Within weeks of starting school, I was taking advantage of the free student counseling facility—Janie and I needed relationship counseling to see us through our difficulties.  Janie went with me to one session, then refused to go to any other sessions.  I went alone, from then on.  I remember the lady counselor kept asking me, “what are you
doing
with this girl?”  I knew she was right.  Janie was bad for me at this stage in my life.

Meanwhile, the tips were still dismal at Chippendales.  Since I had started my first year of law school at Loyola Law School, I was otherwise focused with my energies, so the work at the Chippendales club was barely worth my time.  Thank the Lord for the promotional work, which was on weekends, and still paid well.

Chapter Forty
Side Modeling & Acting Gigs:
No, I Don’t Need To See Your Penis

 

 

In order to pick up some extra money with its top promotional producers, Chippendales would sometimes send out some of us guys on acting or modeling gigs, acting as our agent.  I did a few modeling gigs that paid a several hundred dollars each, but this one episode poisoned me to any further outside agency calls.

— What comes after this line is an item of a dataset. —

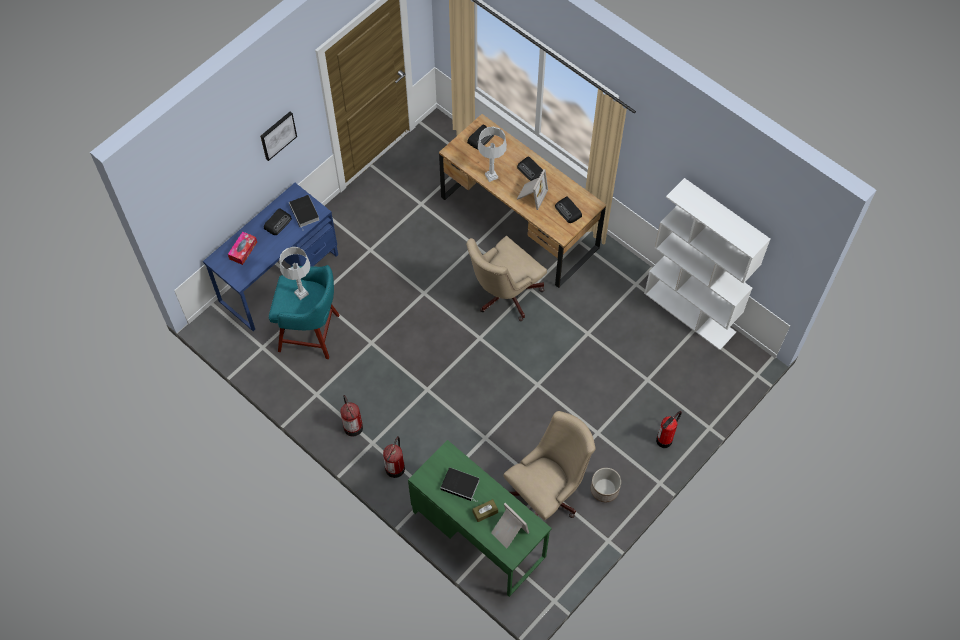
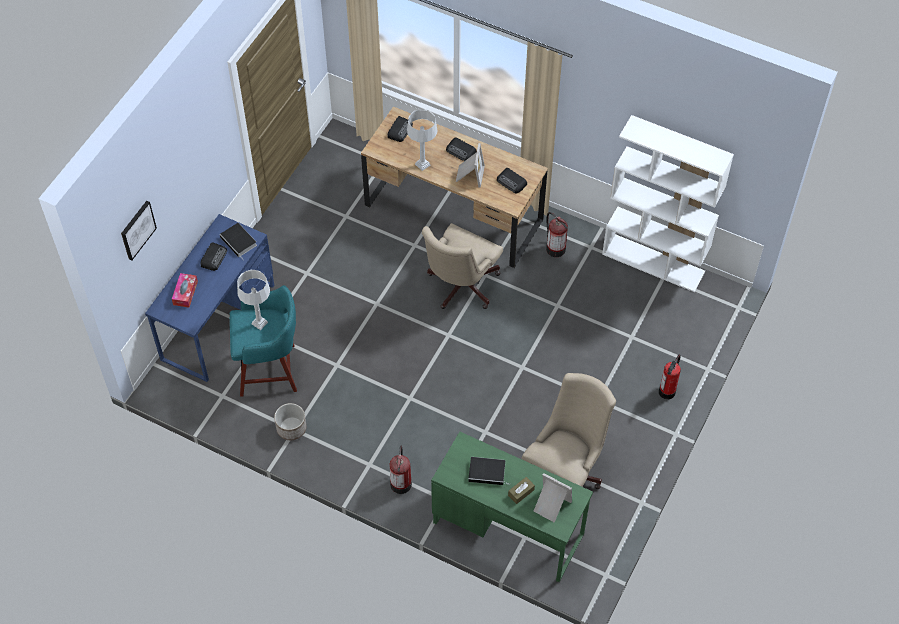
camera: 15 degrees left, 5 degrees down
(277, 135) = (201, 161): picture -> picture (137, 230)
(352, 426) = (343, 452): fire extinguisher -> fire extinguisher (555, 248)
(604, 489) = (622, 453): planter -> planter (291, 428)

I was supposed to go to this one agency on Hollywood Boulevard one morning to do a reading for a TV pilot episode—something involving surfers.  I showed up, and sat in the waiting room along with a few other surf-mutt looking characters.  When I was called, the front receptionist announced me to her boss as ‘Greg Raffetto, the guy from Chippendales.’   “I’ll just be a minute,” came the reply from the intercom.   I waited perhaps four, maybe five minutes, then came an oddly muffled “Okay, I’m ready for him,” from the intercom. 

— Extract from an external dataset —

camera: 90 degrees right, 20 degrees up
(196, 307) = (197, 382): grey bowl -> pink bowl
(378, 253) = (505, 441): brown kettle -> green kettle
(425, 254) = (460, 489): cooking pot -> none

“Through those doors, and down the hallway, last door on the left,” said the receptionist.   And off I went, wondering what sort of a cold reading

 

 

 

 

they were going to have me do, since there was no material being provided prior to the interview.

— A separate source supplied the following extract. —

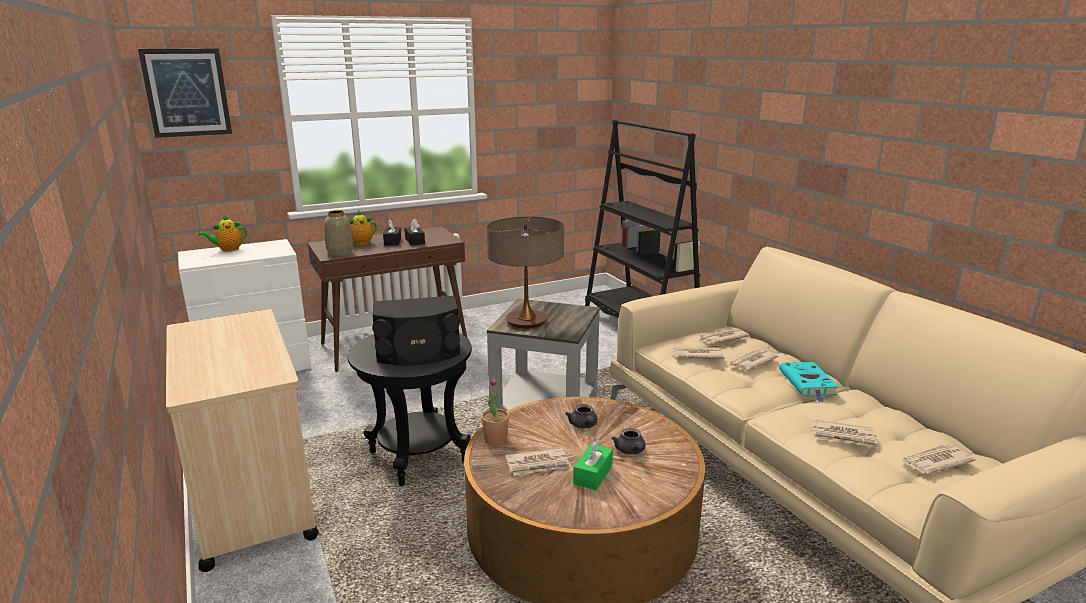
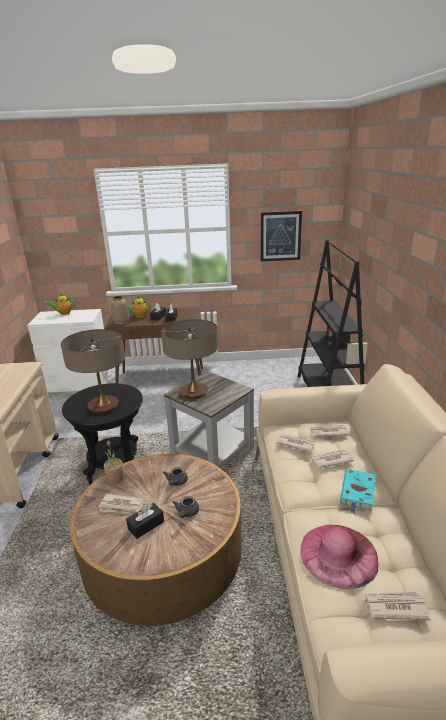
camera: 25 degrees right, 5 degrees up
(186, 92) = (47, 218): picture -> picture (280, 236)
(418, 353) = (103, 406): black speaker -> table lamp
(593, 474) = (146, 525): green tissue box -> black tissue box
(844, 437) = (338, 554): newspaper -> pink hat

When I entered this guy’s office, there was nobody in it, though…just an empty desk and chair, and two interviewee chairs—an empty office with only a door at the back, left ajar.  I sat in the interviewee chair for a minute or two. Nothing.  Finally, I decided to get up and peek my head through the rear door just to let this guy know I was here.  I poke my head in, and barely got out the first half of a ‘hel-lo?’ when, oh hell, I saw it.  Here was this guy, just leaning against the back cabinet in his office, dick in hand,
beating off
!  Then he looks across at me…and smiles!  I guess he expected me to come on in and suck dick or whatever, but I just thought…hey, I don’t fly that way. What did I need this kind of crap for, anyway?  I was going to law school for Christ’s sake! By golly I hoofed it the hell out of there and didn’t look back.  I didn’t look back on acting gigs anymore either.  The way I saw it…being an actor was as hard as being a lawyer, but the pay rate and success rate was much better being a lawyer.  So unless I reeeealllly reeeeeeallllly wanted to be an actor, it was better to just keep right on going to law school than to have to put up with shit like this.

And thus endeth my career as an actor and a model.